Мы присматривались друг к другу, оценивали.
Ты потягивала свой виски, я заставляла себя делать так же. Это было непросто. Я была в нокдауне и цеплялась за свой стакан, как за веревки ринга. Ты отклонилась назад, положила подушку себе на живот и спросила:
– Где их отец?
Ты слушала меня и молчала, я налила себе еще виски, и ты поняла, ничего мне не сказала, но было видно – ты видела, что свой торфяной напиток я пью как молоко, а потом настал мой черед. Или твой.
– Ну а ты? – спросила я.
– Что я?
– Почему ты здесь?
Уклонилась. Улыбнулась. Вздохнула.
– У тебя много времени?
– Вся ночь, – ответила я, – вся ночь.
Ты опустила голову и пробормотала: «Ну что ж, я, меня…»
Я смотрела на тебя и видела, что ты не пытаешься увильнуть, напротив, так и сяк крутишь в голове свой клубок и ищешь достаточно крепкую нить, дернув за которую сможешь его размотать.

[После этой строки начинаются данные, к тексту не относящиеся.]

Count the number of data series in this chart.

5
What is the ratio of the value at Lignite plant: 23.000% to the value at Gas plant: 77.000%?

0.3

У нас впереди была целая ночь, я привыкла ложиться поздно и сидеть вот так вот отрешенно со стаканом в руке. Я никуда не спешила. Я смотрела на тебя, ты по-прежнему казалась мне очень красивой, и мне бы очень хотелось, чтоб любимый мой был сейчас здесь и чтоб он тоже тебя увидел. Мне бы хотелось тебе его представить. Мне бы хотелось вас познакомить. Он так любил красивых женщин с мягким взглядом насмешливых глаз, как у тебя. Конечно, он бы оставил нас вдвоем, но перед уходом обязательно бы нас рассмешил. Больше всего на свете ему нравилось смешить умных женщин. Он говорил, что таким образом приближает нас к людям и вместе с тем благодарит за то, что мы существуем да еще и терпим его рядом с нами. С ним мы хихикали как дурочки, и тем сильнее он нас любил.
От этих мыслей мой взор затуманился, и, увидев, что я тону, ты набралась мужества и бросилась в омут с головой.

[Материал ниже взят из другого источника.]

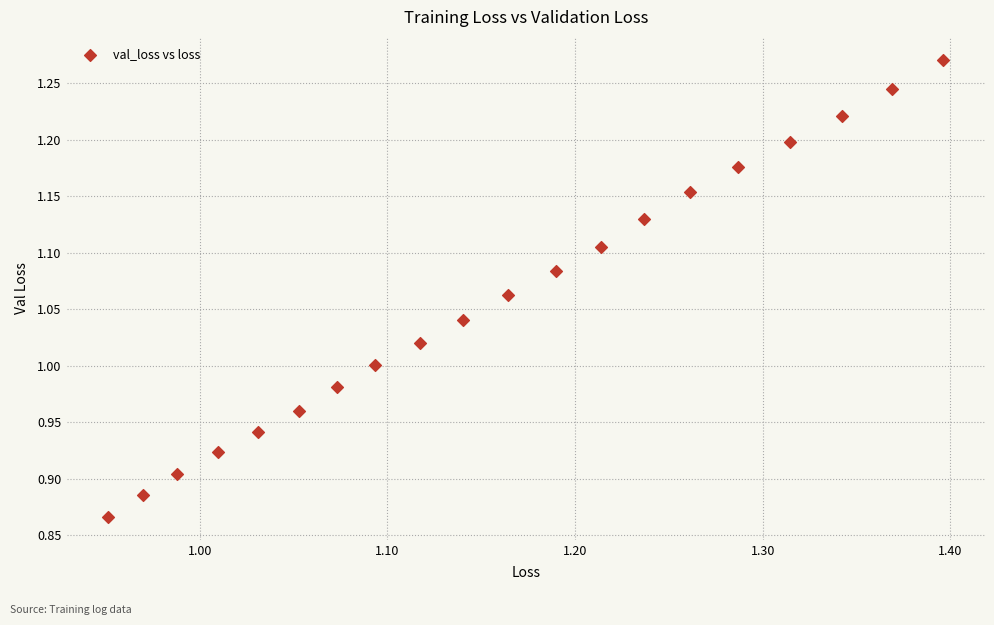

What is the range of X values (max minus min)?

0.4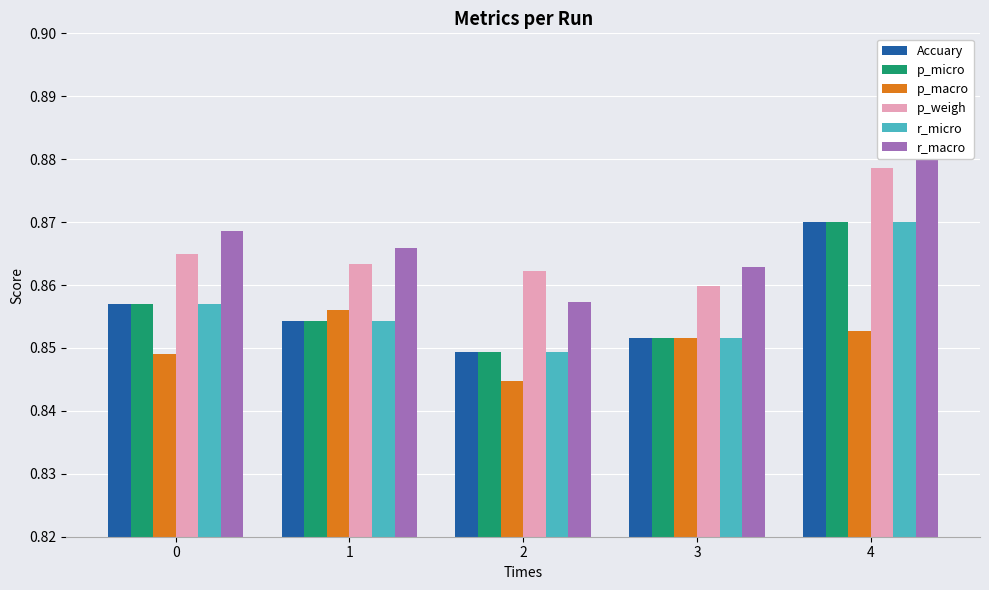

Does the chart contain any negative values?

No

– Погоди, – заспешила ты, подняв руку, – не плачь. Сейчас я тебя повеселю.
Слишком поздно – я уже плакала. Как говорили дети, меня достало, что он ушел, меня достало.
– Ты была в интернате? – спросила ты.
– Нет.
– А я была.
Ты выпрямилась и поставила свой стакан. Ты нашла свою нить.
– Восемь лет. Пятый, шестой, еще раз шестой, седьмой, восьмой, девятый, десятый и одиннадцатый класс. Восемь лет – это много. Самый конец детства и весь подростковый возраст. Все свое отрочество я считала дни. Хорошее начало жизни, не правда ли? Я из семьи военных. Наземные войска. 1-й ГПП. Гусарский парашютный полк. Один предок в Вальми, другой в Севастополе, двоюродный дед в Вердене и два родных в Арденнах в мае 40-го. Успешнее не придумаешь.